December 05, 2011

Dial Back Counterinsurgency in Afghanistan Now, Think Tank Says

If you’re following the news about Afghanistan, you’re aware that key representatives from across the world are meeting this week in Bonn, Germany, to discuss what’s needed in the country’s future.

Already, Afghanistan President Hamid Karzai has made headlines — and raised eyebrows — in Bonn by saying his country will need billions of dollars per year in U.S. financial assistance until at least 2024, 10 years after the expected 2014 departure of combat troops.

In conjunction with the conference, an influential Washington think tank rolled out a new policy brief today — and its members are calling for an overhaul in how military commanders downrange operate.

The U.S. military should “design and request a post-October 2012 force structure primarily focused on advising and enabling the ANSF [Afghan National Security Force] to replace U.S. combat units in counterinsurgency operations,” said the policy brief by the Center for a New American Security. The paper is by retired Army Lt. Gen. David Barno, Dr. Andrew Exum and Matthew Irvine, and posted online here.

Perhaps most notably for service members, the paper suggests that the Marine Corps and Army reorganize to create specialized “advise and assist” units whose members specifically work alongside Afghan forces in Afghan-led missions.

Too frequently, battalion commanders and other military officers have taken Afghan forces along on missions, but left them with few details in the planning process, Exum said today. While that’s easier and frequently more effective on a mission-to-mission basis, he said, it doesn’t ask enough of the Afghans and leaves questions whether they’ll be ready for primetime when the U.S. is gone.

“If you give a commander a reason not to partner, he will take it,” said Exum, who led Army Ranger platoons in Iraq and Afghanistan. “There’s always a tactical reason” not to partner, he said.

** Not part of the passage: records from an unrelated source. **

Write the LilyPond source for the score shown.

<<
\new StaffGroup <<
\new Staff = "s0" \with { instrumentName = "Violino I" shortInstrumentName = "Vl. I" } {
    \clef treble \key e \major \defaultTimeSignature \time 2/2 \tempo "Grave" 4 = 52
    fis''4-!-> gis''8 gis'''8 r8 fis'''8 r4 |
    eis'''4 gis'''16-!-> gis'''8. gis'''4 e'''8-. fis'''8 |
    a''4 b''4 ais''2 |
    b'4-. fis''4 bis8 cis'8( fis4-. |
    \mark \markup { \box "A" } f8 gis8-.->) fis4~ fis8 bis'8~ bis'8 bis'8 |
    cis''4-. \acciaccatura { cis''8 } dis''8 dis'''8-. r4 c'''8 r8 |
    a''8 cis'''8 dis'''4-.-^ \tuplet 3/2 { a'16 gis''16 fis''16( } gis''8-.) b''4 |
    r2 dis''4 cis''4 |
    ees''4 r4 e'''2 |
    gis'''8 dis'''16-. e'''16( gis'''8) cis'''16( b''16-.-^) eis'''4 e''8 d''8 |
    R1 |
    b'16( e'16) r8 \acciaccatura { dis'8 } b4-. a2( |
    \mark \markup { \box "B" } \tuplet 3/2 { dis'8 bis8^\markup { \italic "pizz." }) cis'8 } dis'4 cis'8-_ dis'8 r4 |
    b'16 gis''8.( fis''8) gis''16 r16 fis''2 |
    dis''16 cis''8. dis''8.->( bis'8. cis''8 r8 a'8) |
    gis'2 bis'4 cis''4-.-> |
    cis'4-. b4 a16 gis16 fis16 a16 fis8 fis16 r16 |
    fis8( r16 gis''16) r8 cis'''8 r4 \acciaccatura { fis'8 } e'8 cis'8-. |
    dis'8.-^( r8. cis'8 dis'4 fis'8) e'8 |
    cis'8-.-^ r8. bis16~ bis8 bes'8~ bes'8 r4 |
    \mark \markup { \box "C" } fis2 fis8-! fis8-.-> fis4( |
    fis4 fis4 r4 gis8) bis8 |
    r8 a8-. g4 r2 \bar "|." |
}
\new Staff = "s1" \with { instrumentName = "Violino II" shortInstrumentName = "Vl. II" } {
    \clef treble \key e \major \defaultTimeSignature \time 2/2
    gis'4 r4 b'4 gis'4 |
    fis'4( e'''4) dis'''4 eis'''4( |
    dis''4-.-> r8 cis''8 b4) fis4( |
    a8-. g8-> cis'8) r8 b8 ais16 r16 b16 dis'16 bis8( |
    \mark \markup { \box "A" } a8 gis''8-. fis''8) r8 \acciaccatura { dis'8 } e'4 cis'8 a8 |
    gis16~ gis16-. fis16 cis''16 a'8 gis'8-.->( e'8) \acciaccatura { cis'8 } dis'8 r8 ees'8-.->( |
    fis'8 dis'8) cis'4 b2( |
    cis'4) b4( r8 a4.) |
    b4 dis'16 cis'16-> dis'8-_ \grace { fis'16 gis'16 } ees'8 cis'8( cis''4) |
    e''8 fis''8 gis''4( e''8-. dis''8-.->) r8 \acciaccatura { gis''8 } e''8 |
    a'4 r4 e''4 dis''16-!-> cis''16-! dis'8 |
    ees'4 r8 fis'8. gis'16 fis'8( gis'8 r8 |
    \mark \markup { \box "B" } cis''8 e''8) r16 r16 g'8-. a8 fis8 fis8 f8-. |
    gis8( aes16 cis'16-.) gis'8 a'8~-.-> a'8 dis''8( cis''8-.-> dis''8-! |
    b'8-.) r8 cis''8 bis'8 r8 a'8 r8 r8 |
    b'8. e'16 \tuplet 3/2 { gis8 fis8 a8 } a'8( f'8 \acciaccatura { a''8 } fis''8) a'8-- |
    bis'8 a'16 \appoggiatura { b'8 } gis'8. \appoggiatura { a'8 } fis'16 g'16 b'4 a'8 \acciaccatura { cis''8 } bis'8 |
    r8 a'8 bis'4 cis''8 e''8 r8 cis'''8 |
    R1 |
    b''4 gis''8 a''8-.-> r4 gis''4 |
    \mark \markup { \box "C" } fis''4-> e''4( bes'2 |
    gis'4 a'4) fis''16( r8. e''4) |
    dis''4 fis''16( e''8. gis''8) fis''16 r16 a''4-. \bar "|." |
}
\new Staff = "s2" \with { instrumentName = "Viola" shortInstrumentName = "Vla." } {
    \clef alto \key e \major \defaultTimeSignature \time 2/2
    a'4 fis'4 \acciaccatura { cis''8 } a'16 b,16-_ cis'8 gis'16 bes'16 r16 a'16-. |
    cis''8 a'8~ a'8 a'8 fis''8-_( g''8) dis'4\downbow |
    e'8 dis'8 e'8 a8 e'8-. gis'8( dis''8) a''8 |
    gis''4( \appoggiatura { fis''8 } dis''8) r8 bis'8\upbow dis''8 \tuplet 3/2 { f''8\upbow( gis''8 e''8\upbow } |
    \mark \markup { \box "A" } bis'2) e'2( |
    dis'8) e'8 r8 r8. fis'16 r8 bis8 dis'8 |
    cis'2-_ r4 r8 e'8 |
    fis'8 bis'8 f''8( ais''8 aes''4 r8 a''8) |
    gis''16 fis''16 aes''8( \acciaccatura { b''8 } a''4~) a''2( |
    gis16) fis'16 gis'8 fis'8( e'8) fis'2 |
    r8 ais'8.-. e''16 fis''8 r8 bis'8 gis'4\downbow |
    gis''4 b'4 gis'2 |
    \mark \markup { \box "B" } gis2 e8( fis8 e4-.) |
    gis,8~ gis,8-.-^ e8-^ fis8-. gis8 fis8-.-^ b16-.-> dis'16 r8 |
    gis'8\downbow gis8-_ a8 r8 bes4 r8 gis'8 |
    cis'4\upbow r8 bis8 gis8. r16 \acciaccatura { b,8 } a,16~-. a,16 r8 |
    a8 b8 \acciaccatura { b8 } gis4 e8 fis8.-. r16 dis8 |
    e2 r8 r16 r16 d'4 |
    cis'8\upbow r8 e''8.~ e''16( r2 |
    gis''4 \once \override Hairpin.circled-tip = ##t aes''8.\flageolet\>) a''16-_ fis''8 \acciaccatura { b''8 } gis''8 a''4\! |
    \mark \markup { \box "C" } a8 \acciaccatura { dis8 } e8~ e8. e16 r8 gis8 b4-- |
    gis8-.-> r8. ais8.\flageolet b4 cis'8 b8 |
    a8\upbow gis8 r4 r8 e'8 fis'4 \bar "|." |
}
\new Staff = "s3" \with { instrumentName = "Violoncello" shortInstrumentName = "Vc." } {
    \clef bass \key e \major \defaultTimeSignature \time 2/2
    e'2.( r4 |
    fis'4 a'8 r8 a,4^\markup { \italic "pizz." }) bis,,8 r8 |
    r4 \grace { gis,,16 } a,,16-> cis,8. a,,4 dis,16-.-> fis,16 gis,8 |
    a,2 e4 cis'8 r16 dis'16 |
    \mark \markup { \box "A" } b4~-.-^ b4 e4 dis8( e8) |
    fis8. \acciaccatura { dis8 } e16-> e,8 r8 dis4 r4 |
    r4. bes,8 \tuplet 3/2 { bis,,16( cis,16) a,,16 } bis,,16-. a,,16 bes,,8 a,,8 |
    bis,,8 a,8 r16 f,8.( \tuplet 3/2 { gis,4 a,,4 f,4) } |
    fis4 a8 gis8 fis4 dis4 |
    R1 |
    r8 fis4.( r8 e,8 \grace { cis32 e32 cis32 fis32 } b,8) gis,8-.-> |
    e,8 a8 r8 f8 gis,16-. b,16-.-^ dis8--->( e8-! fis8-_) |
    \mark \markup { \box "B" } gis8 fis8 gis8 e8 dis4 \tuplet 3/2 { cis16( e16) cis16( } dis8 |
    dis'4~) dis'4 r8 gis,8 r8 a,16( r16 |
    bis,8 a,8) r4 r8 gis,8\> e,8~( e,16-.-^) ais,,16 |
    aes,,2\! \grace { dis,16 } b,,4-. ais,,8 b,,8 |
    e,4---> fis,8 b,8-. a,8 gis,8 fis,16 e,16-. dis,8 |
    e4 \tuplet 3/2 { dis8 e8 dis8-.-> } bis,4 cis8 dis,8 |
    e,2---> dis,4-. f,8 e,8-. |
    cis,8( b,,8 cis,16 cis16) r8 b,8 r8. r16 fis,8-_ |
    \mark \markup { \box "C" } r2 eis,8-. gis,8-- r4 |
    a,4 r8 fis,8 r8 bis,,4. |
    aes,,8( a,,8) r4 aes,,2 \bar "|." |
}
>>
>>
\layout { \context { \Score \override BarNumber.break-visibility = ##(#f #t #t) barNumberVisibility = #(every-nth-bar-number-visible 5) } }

CNAS recommended not implementing any large-scale changes now because units who already have trained are either in the chute to deploy or already are downrange. They’ve prepared for the mission as they saw it, so switching gears significantly could cause more problems than it’s worth, the analysts said.

The report is noteworthy because the White House has relied on CNAS to varying degrees in the past as it develops defense policy.

Also of note: While the paper’s authors all believe the White House will stick with its announced plans to drawdown the force in Afghanistan by 2014, they doubted it will be to zero troops. Expect that an extended U.S. presence focused heavily on mentoring and partnering is likely, even if its a small fraction of the force currently deployed, they said.